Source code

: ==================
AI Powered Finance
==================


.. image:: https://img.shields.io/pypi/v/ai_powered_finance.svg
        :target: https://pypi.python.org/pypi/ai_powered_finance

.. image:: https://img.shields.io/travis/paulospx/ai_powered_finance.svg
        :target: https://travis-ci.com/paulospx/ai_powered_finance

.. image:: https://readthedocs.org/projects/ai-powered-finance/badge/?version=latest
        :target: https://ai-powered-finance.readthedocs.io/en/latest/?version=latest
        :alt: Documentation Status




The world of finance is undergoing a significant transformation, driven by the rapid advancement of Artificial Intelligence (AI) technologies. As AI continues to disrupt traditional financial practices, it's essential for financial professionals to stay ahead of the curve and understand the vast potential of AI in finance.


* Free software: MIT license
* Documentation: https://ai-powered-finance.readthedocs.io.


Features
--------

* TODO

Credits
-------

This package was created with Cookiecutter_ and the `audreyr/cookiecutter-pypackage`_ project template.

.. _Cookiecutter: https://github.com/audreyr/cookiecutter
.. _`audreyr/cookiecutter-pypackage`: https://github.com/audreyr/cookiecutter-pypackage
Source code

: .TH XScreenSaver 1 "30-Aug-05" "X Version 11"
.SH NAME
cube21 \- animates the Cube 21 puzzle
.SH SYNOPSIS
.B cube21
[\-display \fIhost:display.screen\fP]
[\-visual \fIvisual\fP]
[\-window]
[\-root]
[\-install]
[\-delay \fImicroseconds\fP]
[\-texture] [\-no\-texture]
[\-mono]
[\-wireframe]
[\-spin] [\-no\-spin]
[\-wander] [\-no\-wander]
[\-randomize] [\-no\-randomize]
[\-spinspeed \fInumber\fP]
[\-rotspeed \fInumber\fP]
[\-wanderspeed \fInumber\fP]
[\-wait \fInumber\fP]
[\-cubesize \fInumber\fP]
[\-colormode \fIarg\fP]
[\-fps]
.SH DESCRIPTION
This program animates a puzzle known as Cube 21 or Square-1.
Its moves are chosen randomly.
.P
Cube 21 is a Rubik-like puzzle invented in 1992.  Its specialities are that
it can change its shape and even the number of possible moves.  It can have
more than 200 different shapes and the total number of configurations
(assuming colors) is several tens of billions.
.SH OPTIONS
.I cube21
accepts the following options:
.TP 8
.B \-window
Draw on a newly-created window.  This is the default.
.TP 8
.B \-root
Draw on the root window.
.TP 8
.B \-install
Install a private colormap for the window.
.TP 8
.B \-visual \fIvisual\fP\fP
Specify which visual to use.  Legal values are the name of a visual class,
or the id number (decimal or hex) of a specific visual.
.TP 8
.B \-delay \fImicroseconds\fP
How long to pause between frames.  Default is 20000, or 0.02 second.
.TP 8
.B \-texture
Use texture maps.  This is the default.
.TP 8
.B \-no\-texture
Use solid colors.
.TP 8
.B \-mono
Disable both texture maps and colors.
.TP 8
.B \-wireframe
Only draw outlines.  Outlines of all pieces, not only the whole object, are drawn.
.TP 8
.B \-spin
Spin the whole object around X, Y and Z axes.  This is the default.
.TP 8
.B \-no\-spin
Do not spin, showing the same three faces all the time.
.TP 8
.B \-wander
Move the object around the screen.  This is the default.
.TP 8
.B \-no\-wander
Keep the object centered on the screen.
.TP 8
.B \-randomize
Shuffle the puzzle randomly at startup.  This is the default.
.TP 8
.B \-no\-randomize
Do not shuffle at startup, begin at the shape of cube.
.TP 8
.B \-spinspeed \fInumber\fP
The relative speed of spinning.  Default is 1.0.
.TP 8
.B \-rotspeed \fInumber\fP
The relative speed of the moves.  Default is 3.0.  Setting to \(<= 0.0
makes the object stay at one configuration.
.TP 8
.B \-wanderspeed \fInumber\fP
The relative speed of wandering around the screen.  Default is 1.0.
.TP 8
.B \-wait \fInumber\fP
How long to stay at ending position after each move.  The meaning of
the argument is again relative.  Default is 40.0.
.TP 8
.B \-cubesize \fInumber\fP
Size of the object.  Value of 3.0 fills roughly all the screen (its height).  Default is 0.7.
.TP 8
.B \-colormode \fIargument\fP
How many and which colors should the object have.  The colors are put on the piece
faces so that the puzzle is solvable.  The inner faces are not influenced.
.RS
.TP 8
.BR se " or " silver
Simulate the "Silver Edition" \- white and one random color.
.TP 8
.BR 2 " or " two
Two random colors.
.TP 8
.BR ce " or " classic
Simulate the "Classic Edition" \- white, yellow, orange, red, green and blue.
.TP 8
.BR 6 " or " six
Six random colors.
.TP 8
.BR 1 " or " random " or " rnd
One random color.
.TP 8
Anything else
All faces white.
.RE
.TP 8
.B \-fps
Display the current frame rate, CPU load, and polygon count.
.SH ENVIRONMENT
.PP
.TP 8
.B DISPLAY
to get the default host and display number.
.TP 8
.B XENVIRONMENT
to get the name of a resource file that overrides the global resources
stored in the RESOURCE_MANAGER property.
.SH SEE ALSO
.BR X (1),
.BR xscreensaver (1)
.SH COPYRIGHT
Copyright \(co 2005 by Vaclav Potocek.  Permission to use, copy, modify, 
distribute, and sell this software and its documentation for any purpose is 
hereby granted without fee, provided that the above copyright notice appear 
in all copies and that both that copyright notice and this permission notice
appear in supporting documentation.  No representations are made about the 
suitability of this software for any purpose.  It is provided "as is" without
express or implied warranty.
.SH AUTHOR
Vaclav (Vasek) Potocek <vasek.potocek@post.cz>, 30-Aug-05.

Requirement: Copy each line of the data above that holds "Edition".

Solved exercise:
Simulate the "Silver Edition" \- white and one random color.
Simulate the "Classic Edition" \- white, yellow, orange, red, green and blue.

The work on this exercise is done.